TASK STATEMENT — Count the lines in the entries below that mention the string "Assiniboine", then write that number by itself.

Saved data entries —
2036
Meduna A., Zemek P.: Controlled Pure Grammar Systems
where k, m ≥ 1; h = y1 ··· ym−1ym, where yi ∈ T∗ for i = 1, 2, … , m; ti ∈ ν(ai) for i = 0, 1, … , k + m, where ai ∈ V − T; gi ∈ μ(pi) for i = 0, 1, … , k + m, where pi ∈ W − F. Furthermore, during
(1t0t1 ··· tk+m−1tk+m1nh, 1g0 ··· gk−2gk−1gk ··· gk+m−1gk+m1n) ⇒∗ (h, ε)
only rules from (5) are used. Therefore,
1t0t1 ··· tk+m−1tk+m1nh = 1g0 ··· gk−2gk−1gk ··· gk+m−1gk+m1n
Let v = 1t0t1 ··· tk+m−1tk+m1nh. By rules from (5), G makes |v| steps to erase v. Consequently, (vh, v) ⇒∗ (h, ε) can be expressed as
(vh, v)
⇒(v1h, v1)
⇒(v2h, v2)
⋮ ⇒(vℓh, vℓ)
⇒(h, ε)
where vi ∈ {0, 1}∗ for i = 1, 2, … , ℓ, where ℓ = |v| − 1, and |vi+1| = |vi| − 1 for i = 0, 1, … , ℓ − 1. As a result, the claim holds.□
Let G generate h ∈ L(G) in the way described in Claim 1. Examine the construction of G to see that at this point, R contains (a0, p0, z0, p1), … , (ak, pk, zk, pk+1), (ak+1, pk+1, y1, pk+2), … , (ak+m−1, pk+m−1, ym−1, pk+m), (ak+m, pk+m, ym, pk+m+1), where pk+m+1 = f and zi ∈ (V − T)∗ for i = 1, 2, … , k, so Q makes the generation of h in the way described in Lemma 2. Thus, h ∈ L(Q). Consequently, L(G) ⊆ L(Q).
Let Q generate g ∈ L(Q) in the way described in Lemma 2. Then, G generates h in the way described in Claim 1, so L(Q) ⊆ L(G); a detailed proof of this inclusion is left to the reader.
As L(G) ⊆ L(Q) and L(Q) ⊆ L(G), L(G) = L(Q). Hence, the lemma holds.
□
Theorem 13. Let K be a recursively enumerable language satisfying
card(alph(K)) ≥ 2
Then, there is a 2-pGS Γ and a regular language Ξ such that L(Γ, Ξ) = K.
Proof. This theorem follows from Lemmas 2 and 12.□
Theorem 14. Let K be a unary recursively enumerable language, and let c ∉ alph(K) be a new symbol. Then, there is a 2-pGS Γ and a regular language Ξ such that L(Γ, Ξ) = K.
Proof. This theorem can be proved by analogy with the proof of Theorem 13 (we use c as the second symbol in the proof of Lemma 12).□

==

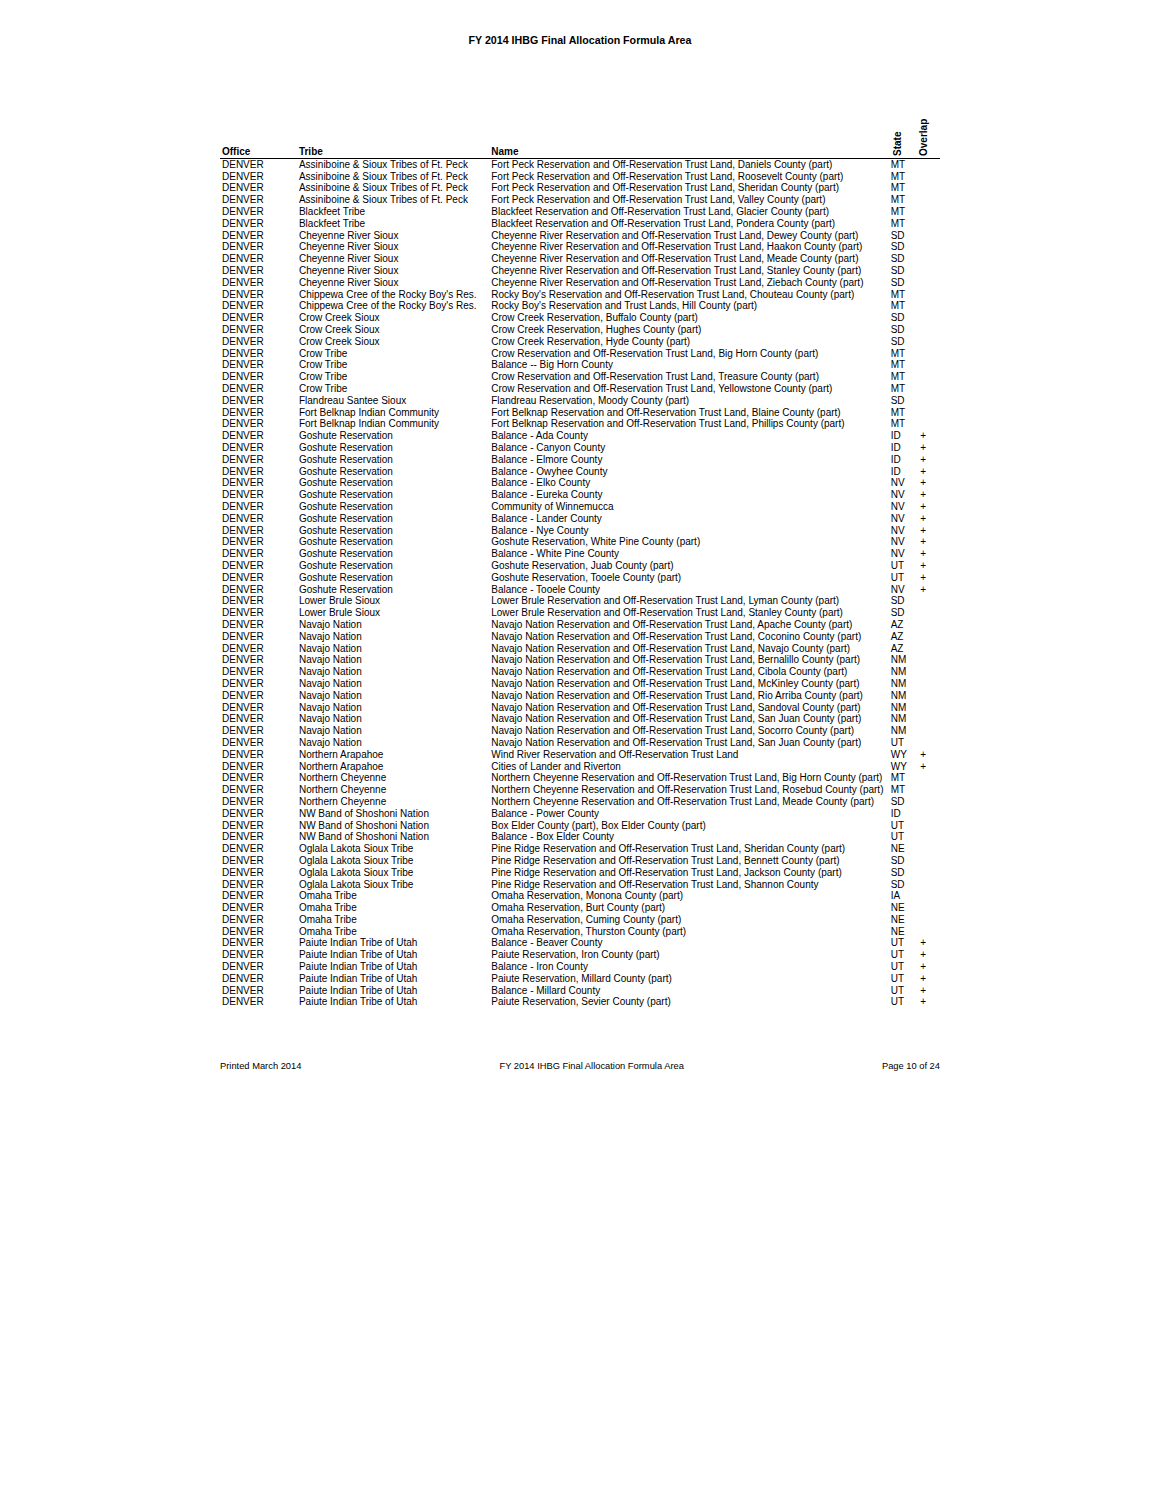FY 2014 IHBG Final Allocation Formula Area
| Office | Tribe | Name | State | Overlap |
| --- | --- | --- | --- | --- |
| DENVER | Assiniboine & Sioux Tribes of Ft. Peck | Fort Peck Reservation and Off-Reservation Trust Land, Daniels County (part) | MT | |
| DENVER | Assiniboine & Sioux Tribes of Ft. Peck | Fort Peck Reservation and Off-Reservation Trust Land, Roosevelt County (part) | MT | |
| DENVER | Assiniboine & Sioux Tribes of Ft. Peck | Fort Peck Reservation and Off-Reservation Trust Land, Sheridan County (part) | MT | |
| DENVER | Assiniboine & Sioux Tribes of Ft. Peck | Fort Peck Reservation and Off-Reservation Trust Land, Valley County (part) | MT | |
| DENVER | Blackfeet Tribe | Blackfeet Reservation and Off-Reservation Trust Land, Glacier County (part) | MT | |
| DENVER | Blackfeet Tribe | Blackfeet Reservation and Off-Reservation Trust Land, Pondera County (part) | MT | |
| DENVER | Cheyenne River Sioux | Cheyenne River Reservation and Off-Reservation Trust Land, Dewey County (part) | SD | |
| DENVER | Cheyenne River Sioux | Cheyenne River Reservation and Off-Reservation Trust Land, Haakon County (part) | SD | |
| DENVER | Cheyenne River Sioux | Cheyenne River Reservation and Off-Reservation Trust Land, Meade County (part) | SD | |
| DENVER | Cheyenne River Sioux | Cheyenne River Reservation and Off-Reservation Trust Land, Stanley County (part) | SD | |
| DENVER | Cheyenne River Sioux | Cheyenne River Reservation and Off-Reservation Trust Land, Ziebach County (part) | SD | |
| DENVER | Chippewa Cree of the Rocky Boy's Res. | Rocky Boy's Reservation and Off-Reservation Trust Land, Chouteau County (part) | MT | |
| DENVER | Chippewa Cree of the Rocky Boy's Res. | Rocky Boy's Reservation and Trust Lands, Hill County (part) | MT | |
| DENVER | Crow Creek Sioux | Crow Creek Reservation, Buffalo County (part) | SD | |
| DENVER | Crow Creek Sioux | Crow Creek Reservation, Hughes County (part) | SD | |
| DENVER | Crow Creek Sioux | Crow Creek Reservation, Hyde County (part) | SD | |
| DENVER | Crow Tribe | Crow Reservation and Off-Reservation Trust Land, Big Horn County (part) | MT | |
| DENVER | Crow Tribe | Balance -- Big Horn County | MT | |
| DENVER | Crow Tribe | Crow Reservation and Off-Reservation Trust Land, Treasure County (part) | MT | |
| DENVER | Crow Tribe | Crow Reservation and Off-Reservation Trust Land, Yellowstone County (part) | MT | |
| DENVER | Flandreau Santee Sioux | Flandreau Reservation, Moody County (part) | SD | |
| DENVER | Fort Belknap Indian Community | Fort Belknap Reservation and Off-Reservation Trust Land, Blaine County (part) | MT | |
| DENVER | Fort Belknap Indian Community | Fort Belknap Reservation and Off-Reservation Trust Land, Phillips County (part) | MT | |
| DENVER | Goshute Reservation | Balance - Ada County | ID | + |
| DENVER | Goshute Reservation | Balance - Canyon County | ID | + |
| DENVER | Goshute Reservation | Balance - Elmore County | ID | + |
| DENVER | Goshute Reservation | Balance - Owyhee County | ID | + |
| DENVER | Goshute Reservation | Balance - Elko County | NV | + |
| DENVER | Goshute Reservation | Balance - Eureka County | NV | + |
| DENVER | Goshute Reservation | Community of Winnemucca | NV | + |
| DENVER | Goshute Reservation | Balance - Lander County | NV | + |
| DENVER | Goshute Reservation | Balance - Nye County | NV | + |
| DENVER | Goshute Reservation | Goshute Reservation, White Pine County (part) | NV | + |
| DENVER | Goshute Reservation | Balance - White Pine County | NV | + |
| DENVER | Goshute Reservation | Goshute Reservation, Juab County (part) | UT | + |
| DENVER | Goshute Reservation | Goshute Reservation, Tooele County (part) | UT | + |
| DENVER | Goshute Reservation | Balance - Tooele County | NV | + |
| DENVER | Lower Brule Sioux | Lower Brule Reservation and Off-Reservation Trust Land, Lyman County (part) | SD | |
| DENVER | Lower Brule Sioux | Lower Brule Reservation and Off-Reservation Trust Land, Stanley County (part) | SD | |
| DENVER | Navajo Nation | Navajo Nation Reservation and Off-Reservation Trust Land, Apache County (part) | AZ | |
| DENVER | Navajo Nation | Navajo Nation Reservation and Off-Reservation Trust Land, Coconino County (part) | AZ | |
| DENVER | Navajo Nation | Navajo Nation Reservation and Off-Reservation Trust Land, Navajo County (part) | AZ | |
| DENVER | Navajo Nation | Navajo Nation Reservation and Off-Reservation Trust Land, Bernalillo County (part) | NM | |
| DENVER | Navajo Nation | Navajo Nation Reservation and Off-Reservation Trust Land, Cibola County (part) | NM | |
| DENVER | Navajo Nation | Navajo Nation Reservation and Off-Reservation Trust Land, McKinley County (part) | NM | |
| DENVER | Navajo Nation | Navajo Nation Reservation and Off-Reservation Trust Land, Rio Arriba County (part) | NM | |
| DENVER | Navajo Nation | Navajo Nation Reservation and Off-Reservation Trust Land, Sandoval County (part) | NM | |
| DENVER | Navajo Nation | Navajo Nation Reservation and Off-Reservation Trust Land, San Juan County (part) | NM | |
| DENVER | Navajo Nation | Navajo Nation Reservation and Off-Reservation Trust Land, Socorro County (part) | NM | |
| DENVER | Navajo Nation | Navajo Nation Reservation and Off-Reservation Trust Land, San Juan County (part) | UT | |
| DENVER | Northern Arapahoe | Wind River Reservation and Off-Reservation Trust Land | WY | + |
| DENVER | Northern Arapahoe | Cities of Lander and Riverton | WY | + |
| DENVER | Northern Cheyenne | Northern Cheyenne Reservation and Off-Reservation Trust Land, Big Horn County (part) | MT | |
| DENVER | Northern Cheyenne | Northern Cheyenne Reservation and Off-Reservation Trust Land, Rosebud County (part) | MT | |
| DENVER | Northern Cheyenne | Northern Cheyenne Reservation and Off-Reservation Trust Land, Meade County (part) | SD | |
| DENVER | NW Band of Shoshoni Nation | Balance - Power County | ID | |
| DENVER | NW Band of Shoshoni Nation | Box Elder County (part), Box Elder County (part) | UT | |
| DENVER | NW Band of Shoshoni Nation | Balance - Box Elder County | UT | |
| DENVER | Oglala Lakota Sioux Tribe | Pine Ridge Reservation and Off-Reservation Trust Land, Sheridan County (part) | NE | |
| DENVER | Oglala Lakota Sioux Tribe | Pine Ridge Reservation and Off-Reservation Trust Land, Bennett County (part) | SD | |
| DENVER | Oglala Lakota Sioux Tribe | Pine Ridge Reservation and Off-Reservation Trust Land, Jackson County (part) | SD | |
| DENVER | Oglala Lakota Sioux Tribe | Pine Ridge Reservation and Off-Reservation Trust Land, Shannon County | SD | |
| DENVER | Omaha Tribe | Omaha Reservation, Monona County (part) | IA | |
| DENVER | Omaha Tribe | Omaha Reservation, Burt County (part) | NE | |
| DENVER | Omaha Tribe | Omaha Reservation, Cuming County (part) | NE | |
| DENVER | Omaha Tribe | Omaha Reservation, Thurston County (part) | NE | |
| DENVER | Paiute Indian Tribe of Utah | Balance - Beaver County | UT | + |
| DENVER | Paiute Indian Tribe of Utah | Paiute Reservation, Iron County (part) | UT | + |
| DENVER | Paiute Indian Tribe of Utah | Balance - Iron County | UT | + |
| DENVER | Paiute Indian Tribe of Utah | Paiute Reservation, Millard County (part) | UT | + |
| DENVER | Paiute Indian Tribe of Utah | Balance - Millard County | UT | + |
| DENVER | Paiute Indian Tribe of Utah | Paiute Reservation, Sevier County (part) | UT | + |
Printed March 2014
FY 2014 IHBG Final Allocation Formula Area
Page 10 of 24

RESULT FOR THIS TASK — 4